Source information:
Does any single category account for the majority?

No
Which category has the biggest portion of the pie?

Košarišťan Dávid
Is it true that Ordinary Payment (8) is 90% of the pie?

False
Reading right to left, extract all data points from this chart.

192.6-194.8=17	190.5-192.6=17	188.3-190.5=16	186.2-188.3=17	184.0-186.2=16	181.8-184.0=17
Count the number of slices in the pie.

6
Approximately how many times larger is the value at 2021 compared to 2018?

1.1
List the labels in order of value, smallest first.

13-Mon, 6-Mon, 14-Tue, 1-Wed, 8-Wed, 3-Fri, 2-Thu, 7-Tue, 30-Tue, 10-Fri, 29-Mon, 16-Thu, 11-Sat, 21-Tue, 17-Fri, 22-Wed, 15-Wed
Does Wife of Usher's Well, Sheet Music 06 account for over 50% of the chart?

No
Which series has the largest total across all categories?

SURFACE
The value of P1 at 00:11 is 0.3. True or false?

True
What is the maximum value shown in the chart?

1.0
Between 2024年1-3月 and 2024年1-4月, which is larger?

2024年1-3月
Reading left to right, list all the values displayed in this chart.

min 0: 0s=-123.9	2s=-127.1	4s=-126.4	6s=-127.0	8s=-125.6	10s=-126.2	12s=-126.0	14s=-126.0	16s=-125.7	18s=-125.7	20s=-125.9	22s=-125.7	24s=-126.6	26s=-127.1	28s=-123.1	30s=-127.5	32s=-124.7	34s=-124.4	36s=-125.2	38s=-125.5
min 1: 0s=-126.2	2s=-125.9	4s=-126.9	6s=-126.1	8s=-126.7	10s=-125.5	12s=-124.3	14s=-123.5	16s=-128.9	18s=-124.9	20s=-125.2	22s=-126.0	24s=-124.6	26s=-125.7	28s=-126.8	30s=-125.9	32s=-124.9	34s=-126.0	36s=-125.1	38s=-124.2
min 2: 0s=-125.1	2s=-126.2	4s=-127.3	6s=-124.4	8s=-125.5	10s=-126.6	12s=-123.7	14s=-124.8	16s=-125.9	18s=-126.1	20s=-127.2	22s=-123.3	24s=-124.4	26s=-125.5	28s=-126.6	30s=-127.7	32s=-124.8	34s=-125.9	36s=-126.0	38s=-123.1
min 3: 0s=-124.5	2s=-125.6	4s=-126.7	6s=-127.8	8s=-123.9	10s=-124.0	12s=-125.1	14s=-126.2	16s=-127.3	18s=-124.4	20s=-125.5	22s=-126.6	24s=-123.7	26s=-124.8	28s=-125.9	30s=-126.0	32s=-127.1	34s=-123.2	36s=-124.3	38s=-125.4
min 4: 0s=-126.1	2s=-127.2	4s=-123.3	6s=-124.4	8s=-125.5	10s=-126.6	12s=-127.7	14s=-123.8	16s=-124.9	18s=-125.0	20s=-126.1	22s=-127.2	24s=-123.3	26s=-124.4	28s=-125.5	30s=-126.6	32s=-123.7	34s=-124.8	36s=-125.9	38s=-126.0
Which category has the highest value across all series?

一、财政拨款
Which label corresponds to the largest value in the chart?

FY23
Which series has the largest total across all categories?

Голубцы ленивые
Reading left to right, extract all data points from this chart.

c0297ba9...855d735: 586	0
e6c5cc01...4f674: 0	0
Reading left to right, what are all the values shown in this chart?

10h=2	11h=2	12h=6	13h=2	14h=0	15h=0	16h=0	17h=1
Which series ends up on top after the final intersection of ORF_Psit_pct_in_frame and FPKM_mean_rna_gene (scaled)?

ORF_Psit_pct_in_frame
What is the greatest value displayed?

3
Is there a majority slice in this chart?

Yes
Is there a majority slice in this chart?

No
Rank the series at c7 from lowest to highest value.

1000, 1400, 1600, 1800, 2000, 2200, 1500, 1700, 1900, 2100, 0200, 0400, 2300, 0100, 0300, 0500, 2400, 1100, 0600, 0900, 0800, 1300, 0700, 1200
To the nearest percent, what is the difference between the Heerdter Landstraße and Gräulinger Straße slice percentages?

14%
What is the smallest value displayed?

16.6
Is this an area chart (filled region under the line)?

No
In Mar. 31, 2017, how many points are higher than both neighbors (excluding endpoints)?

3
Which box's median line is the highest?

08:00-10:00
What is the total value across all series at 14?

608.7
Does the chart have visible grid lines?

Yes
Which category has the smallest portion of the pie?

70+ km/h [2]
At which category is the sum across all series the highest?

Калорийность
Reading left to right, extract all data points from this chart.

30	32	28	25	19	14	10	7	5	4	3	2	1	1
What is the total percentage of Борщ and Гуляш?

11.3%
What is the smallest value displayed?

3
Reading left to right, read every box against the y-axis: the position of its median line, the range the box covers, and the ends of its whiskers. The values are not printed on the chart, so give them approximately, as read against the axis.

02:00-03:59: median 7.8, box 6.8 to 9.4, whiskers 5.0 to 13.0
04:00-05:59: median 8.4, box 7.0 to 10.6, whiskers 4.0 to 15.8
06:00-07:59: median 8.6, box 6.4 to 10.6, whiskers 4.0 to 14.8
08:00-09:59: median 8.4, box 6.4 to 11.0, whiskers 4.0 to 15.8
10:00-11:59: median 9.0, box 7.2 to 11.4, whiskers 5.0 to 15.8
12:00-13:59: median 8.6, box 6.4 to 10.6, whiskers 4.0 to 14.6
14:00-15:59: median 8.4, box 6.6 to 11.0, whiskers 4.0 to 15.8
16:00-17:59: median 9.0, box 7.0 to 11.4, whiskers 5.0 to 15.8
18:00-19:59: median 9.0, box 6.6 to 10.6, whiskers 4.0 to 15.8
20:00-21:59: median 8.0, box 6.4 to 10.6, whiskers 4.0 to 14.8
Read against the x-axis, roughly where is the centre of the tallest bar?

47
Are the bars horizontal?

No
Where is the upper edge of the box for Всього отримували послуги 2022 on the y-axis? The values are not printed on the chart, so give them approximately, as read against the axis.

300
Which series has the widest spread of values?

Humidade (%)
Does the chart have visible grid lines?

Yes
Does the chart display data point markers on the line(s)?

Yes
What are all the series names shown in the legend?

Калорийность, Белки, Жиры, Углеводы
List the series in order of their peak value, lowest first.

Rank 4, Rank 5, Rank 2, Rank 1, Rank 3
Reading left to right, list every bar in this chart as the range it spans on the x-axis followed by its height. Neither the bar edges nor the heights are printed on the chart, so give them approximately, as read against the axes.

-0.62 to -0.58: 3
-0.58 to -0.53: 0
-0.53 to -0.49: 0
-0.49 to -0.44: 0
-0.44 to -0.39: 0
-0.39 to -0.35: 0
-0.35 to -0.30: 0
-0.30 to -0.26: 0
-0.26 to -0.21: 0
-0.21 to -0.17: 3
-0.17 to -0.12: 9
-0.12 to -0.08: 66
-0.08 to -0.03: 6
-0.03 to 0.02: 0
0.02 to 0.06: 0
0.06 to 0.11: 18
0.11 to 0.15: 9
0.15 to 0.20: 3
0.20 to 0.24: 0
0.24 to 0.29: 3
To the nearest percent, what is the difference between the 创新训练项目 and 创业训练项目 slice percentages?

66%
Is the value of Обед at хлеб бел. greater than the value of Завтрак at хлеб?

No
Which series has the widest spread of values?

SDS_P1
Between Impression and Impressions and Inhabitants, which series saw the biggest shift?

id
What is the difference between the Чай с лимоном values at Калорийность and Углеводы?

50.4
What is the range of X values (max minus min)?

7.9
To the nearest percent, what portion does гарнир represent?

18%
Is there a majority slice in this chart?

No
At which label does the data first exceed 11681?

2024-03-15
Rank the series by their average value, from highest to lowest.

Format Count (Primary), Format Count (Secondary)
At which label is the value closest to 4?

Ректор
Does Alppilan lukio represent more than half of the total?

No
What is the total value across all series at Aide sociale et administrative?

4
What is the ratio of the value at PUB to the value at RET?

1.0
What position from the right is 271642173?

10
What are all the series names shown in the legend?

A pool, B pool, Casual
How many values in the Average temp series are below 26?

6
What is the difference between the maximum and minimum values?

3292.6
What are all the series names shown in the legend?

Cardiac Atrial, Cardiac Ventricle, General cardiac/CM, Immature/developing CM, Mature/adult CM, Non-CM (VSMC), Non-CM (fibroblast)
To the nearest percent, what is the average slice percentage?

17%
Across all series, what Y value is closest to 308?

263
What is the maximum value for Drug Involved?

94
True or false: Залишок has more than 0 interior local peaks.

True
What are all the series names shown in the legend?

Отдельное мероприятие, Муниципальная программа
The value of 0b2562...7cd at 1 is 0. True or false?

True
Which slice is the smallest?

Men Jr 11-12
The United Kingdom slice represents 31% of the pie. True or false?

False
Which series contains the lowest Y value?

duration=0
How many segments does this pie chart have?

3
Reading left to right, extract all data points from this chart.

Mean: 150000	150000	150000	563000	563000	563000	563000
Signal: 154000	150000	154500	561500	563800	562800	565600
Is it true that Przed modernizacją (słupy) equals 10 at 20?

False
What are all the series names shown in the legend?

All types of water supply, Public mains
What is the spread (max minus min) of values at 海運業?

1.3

About this exercise:
Put the entries, from the first line through the line containing "Reading left to right, list all", into a JSON list of strings with one string per line, both ends included and blank lines omitted.

Written solution:
[
  "Does any single category account for the majority?",
  "No",
  "Which category has the biggest portion of the pie?",
  "Košarišťan Dávid",
  "Is it true that Ordinary Payment (8) is 90% of the pie?",
  "False",
  "Reading right to left, extract all data points from this chart.",
  "192.6-194.8=17\t190.5-192.6=17\t188.3-190.5=16\t186.2-188.3=17\t184.0-186.2=16\t181.8-184.0=17",
  "Count the number of slices in the pie.",
  "6",
  "Approximately how many times larger is the value at 2021 compared to 2018?",
  "1.1",
  "List the labels in order of value, smallest first.",
  "13-Mon, 6-Mon, 14-Tue, 1-Wed, 8-Wed, 3-Fri, 2-Thu, 7-Tue, 30-Tue, 10-Fri, 29-Mon, 16-Thu, 11-Sat, 21-Tue, 17-Fri, 22-Wed, 15-Wed",
  "Does Wife of Usher's Well, Sheet Music 06 account for over 50% of the chart?",
  "No",
  "Which series has the largest total across all categories?",
  "SURFACE",
  "The value of P1 at 00:11 is 0.3. True or false?",
  "True",
  "What is the maximum value shown in the chart?",
  "1.0",
  "Between 2024年1-3月 and 2024年1-4月, which is larger?",
  "2024年1-3月",
  "Reading left to right, list all the values displayed in this chart."
]